» **REQUIREMENT**
Scan the entries below for the word "lines", then copy each line that holds it.

=======

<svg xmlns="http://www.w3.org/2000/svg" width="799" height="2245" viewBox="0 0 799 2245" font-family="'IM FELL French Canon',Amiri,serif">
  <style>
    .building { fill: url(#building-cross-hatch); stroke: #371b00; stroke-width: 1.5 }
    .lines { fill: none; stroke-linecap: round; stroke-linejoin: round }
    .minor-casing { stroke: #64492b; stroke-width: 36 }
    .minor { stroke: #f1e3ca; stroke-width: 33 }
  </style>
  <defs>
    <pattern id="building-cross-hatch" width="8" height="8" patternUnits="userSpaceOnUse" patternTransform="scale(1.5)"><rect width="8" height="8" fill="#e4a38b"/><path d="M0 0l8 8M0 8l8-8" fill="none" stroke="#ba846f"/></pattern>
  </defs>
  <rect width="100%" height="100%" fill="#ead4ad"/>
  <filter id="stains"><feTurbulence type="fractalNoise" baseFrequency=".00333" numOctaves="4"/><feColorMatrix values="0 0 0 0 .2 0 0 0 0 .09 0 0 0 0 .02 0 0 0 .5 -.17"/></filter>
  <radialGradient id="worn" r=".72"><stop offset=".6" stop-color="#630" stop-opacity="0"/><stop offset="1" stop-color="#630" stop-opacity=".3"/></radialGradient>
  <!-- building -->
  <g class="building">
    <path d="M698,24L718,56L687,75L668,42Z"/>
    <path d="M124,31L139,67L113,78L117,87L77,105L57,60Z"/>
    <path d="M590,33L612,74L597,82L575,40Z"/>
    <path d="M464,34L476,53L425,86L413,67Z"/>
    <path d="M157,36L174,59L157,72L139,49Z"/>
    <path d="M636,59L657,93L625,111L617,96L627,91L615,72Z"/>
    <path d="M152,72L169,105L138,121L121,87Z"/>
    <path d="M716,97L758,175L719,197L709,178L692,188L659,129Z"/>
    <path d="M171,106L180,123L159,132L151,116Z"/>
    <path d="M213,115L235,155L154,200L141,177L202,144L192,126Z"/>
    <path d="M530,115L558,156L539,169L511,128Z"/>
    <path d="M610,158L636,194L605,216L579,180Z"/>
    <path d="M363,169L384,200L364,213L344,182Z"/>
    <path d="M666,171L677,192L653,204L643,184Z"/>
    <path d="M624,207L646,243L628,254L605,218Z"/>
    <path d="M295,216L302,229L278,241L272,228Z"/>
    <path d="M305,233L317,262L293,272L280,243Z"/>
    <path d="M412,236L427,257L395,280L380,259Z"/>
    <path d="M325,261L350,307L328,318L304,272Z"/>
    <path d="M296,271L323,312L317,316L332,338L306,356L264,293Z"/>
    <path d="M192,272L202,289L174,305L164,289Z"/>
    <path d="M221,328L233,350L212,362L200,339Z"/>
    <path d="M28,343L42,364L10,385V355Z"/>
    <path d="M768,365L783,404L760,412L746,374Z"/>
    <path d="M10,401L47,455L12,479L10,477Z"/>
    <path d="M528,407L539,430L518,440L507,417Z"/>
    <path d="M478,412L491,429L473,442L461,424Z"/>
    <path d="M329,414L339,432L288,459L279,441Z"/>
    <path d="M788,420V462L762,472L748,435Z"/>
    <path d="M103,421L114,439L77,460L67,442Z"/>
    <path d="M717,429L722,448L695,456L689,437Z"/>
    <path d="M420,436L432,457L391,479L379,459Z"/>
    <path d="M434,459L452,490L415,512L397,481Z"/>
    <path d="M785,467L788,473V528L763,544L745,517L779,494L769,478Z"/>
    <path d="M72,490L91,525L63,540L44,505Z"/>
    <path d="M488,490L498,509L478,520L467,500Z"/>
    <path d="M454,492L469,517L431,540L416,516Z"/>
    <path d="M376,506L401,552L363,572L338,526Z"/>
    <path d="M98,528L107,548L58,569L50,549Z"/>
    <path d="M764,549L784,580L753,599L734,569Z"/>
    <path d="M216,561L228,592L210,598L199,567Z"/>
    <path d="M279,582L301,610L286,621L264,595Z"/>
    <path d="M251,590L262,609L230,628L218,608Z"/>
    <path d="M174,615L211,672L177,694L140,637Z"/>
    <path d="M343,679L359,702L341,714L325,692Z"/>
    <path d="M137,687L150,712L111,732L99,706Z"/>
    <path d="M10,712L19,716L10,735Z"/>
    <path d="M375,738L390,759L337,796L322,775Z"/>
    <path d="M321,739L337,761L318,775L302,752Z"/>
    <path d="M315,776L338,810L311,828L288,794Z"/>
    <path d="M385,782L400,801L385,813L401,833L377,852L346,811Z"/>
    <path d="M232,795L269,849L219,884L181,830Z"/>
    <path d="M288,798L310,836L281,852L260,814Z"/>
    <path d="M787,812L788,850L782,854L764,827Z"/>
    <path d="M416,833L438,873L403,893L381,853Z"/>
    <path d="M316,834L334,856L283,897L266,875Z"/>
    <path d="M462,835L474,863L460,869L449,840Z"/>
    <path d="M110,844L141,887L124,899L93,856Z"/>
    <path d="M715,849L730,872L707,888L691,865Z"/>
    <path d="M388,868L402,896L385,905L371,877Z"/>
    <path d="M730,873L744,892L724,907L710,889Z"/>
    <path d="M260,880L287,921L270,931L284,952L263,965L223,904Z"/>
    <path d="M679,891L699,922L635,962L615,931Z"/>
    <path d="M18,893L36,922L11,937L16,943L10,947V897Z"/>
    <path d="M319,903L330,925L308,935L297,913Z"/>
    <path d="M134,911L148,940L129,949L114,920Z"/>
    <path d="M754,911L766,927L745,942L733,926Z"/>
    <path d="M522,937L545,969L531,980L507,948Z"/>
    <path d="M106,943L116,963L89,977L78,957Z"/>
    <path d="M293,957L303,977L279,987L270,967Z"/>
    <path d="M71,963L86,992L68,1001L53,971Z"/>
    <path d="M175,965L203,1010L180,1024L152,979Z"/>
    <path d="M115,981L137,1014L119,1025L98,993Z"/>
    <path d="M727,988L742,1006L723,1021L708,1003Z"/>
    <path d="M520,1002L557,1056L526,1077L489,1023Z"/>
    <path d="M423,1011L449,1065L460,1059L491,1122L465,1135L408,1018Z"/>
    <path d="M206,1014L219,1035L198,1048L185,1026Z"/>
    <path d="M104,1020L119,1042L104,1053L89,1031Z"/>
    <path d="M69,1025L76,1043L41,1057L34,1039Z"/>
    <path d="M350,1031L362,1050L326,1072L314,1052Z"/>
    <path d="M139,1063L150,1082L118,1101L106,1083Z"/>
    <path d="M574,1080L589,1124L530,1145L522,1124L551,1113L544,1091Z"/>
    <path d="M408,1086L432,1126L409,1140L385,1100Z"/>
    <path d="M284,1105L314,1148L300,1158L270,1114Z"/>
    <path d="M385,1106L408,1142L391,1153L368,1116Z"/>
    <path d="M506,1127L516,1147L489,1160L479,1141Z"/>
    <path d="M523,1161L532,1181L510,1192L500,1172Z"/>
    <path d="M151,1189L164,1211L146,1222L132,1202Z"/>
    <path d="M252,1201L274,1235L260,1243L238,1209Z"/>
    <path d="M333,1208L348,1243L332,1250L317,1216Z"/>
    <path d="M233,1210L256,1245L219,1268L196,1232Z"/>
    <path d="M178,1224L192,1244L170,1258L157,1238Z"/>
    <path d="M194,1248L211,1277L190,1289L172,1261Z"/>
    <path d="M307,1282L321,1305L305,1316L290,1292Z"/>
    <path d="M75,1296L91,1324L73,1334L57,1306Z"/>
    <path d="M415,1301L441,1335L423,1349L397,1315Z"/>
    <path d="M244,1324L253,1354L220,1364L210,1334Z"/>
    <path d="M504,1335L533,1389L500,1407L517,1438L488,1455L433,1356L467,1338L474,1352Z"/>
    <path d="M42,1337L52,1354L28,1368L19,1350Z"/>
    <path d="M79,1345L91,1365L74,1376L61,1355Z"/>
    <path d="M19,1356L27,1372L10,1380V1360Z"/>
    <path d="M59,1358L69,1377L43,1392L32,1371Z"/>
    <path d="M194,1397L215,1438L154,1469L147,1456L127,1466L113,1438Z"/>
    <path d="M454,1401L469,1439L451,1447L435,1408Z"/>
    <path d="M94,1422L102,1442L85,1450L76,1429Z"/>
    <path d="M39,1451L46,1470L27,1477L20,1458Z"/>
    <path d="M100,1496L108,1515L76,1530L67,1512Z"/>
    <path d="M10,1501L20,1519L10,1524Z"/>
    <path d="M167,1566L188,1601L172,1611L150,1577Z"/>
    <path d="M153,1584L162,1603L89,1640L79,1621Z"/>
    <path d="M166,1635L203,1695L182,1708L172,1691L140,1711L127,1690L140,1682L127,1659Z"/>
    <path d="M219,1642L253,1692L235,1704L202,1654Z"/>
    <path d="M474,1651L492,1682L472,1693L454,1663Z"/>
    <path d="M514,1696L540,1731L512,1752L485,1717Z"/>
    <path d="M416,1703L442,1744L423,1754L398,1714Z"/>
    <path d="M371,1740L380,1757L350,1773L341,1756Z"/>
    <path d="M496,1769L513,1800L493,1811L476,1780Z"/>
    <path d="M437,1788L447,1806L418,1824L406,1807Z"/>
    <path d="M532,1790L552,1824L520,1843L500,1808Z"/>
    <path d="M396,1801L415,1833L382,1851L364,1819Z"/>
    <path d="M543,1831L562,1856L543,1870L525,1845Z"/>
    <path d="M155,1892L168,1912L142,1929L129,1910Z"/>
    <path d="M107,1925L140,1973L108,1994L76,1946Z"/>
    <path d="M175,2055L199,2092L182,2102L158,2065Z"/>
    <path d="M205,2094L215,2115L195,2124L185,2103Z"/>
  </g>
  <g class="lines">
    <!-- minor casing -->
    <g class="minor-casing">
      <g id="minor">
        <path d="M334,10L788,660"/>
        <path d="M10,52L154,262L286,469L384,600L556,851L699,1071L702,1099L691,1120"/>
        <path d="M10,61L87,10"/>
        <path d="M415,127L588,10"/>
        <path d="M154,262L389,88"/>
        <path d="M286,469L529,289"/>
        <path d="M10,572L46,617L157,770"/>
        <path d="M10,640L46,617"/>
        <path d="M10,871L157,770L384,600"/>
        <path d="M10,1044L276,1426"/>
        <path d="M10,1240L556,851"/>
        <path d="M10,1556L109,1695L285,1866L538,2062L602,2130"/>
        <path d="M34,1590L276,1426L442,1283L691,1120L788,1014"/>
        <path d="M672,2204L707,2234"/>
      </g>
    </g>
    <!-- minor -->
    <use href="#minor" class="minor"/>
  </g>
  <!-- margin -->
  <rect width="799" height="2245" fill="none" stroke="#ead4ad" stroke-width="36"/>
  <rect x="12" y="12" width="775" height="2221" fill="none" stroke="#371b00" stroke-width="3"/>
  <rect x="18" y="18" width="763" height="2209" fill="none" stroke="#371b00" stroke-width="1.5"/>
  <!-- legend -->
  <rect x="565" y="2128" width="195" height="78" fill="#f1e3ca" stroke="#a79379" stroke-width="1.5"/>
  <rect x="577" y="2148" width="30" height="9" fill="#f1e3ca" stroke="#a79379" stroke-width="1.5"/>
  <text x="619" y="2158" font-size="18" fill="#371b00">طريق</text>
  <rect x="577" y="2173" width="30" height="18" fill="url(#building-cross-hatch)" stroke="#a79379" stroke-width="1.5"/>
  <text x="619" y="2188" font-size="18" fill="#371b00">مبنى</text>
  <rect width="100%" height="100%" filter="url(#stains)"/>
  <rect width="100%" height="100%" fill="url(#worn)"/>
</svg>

=======

» **RESULT OF THIS EXERCISE**
    .lines { fill: none; stroke-linecap: round; stroke-linejoin: round }
  <g class="lines">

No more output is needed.